◆ VEREISTE HANDELING 1 ◆
Tel het aantal regels in de records waarin de string "project" voorkomt. Noem alleen dat getal.

◆ TEKSTFRAGMENT ◆
De termijn van drie dagen (drie maal 24 uur) geldt in beginsel als maximale termijn waarbinnen de procedure bij de rechter-commissaris is afgerond. In uitzonderlijke gevallen kan de rechter-commissaris hiervan afwijken, maar beslist hij zo snel mogelijk na afloop van deze termijn.

Indien de rechter-commissaris de vordering van de officier van justitie afwijst, kan het Openbaar Ministerie (hierna: het LOM») op grond van artikel 446 Sv binnen veertien dagen in hoger beroep. Indien de rechter-commissaris de machtiging verleent, kan de officier van justitie (direct) aan opsporingsambtenaren bevelen tot ontruiming over te gaan. Tegen de beschikking van de rechtercommissaris staat voor de vermeende krakers hoger beroep open. Het ontruimingsbevel van de officier van justitie is echter dadelijk uitvoerbaar. Het hoger beroep van de vermeende krakers heeft dus geen schorsende werking.

Na overleg met de gerechten, adviseert de Raad als volgt3.

HOOFDLIJNEN VAN HET ADVIES4

De Raad heeft vraagtekens bij nut, noodzaak en haalbaarheid van het Wetsvoorstel. Gelet op de strafrechtelijke mogelijkheden tot onmiddellijke ontruiming die nu al bestaan, lijkt de noodzaak voor dit Wetsvoorstel te ontbreken. De met de nieuwe procedure bij de rechter-commissaris verwachte tijdwinst is voorts, om meerdere redenen, weinig reëel. De Raad adviseert daarom primair om af te zien van dit Wetsvoorstel.

Voorzover dit Wetsvoorstel toch wordt doorgezet, heeft de Raad zwaarwegende bezwaren tegen de huidige vormgeving. De procedurele waarborgen zijn in het Wetsvoorstel nog onvoldoende uitgewerkt. Mocht het Wetsvoorstel worden doorgezet, dan vraagt de Raad subsidiair om het Wetsvoorstel te wijzigen en nader toe te lichten op de in dit advies genoemde punten.

◆ VEREISTE HANDELING 2 ◆
Beantwoord de volgende vragen over het tekstfragment over het wetsvoorstel:
(a) Binnen welke termijn kan het Openbaar Ministerie in hoger beroep gaan als de rechter-commissaris de vordering van de officier van justitie afwijst?
(b) Waarom heeft het hoger beroep van de vermeende krakers geen schorsende werking?
(c) Wat adviseert de Raad primair?

◆ TE GEBRUIKEN GEGEVENS ◆
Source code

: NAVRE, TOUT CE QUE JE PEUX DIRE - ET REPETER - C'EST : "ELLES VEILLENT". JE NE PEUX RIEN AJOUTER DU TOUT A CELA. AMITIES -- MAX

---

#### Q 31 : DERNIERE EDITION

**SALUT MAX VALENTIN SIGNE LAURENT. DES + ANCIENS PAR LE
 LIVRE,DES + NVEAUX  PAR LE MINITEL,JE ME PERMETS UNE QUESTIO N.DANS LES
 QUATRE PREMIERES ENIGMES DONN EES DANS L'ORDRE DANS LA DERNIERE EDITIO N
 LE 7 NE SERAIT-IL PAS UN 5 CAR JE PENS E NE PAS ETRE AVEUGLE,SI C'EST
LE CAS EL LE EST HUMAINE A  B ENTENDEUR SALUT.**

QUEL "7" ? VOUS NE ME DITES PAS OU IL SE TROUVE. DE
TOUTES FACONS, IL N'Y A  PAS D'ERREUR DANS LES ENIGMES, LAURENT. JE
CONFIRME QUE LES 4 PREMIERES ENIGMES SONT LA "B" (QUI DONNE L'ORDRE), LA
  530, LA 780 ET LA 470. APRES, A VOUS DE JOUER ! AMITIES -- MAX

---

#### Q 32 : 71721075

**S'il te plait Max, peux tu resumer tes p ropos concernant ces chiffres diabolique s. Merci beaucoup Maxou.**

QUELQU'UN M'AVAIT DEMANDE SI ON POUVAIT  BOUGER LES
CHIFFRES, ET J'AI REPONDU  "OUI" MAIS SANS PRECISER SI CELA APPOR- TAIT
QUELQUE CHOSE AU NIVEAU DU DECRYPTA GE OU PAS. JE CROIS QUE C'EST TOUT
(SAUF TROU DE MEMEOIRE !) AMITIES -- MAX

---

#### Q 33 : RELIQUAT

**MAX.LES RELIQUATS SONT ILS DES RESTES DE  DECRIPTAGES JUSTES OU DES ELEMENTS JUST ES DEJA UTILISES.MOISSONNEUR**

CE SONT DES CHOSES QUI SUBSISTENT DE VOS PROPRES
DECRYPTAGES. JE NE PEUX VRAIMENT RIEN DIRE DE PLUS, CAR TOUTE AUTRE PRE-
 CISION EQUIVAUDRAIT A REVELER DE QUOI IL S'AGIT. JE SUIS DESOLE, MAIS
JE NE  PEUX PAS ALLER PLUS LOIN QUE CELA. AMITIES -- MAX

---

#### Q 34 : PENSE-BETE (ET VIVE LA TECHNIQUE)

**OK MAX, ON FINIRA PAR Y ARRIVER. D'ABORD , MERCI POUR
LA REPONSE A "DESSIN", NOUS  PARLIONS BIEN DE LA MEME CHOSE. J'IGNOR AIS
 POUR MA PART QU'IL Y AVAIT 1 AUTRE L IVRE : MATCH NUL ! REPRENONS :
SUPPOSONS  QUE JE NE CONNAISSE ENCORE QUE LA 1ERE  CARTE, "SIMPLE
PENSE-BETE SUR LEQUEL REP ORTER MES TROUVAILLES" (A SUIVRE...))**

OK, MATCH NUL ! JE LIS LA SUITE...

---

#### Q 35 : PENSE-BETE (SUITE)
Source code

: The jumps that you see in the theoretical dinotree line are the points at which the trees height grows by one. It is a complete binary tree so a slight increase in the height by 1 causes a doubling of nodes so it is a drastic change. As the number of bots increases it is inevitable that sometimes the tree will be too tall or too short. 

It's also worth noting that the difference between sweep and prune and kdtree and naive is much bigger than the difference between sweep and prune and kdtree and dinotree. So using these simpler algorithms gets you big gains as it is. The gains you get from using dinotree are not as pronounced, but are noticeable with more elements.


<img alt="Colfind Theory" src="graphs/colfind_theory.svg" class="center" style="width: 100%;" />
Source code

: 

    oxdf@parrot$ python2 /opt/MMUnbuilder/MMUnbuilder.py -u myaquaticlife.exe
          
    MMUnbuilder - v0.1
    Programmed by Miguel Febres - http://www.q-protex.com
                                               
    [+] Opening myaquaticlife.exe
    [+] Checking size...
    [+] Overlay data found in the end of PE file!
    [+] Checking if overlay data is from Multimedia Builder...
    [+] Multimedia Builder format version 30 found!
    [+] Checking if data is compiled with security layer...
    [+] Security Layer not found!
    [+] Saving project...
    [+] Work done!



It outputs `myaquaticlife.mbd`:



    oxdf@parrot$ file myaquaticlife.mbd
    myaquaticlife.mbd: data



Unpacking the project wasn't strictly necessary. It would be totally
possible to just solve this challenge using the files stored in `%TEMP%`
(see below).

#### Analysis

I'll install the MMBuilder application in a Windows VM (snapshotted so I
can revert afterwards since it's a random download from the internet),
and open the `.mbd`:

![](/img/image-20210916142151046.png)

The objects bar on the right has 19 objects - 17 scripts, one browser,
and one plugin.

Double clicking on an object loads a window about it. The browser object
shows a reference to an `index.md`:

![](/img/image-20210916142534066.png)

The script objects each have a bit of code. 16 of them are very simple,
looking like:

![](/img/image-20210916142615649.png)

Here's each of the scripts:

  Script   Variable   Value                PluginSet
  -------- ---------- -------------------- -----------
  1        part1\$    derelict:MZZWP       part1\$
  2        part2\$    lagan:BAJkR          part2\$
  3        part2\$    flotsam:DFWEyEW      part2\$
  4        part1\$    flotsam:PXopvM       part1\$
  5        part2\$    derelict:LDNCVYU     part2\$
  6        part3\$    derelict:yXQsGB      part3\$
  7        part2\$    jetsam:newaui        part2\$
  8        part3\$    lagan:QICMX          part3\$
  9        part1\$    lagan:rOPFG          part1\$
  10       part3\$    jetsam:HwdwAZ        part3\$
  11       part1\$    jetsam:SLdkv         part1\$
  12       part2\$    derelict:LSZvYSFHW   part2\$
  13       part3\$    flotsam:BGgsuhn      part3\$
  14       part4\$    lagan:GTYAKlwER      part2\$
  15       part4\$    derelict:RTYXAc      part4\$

◆ ANTWOORD OPDRACHT 1 ◆
2

◆ ANTWOORD OPDRACHT 2 ◆
(a) Binnen veertien dagen.
(b) Omdat het ontruimingsbevel van de officier van justitie dadelijk uitvoerbaar is.
(c) Om af te zien van het wetsvoorstel.